§ Description of the task: Would you please copy every line from the records that contains the word "state"?
━━━━━━━━━━━━━━━━
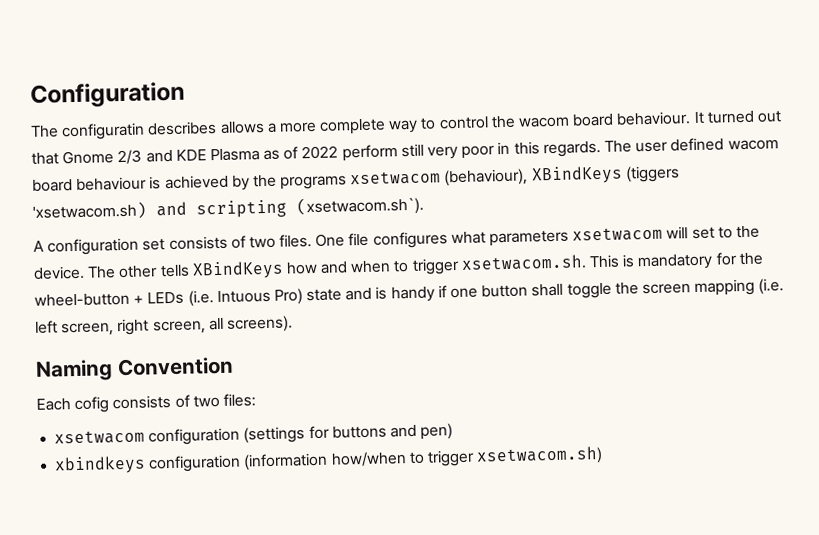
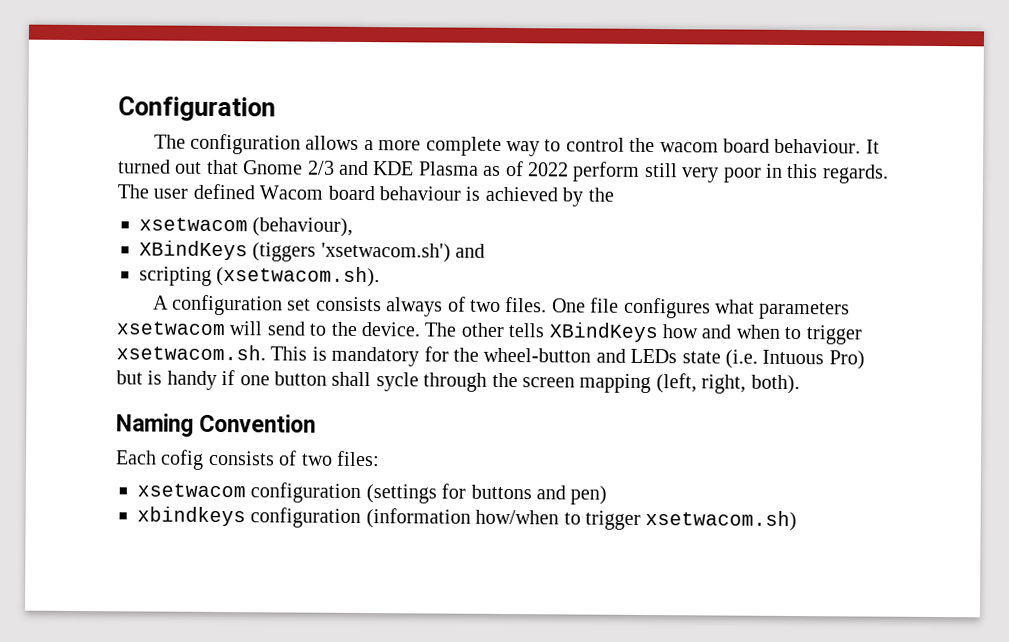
[61,121,218,141] configuratin describes -> [189,133,301,155] configuration
[727,139,779,151] wacom -> [259,185,324,200] Wacom
[280,175,348,190] programs -> (614, 194) //
(529, 177) none -> (354, 227) //
[32,195,424,221] 'xsetwacom.sh) and scripting (xsetwacom.sh`). -> [320,242,486,263] [139,265,381,288] 'xsetwacom.sh') and // scripting (xsetwacom.sh).
(228, 243) none -> [386,297,444,317] always
[691,226,715,240] set -> [266,321,305,336] send
[133,291,185,305] + LEDs -> [595,348,721,364] and LEDs state
[306,287,373,302] state and -> [116,370,143,385] but
[566,282,612,299] toggle -> [375,372,488,392] sycle through
[758,278,785,295] [35,315,293,337] (i.e. left screen, right screen, all screens). -> [655,373,800,395] (left, right, both).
━━━━━━━━━━━━━━━━
§ Solution:
[133,291,185,305] + LEDs -> [595,348,721,364] and LEDs state
[306,287,373,302] state and -> [116,370,143,385] but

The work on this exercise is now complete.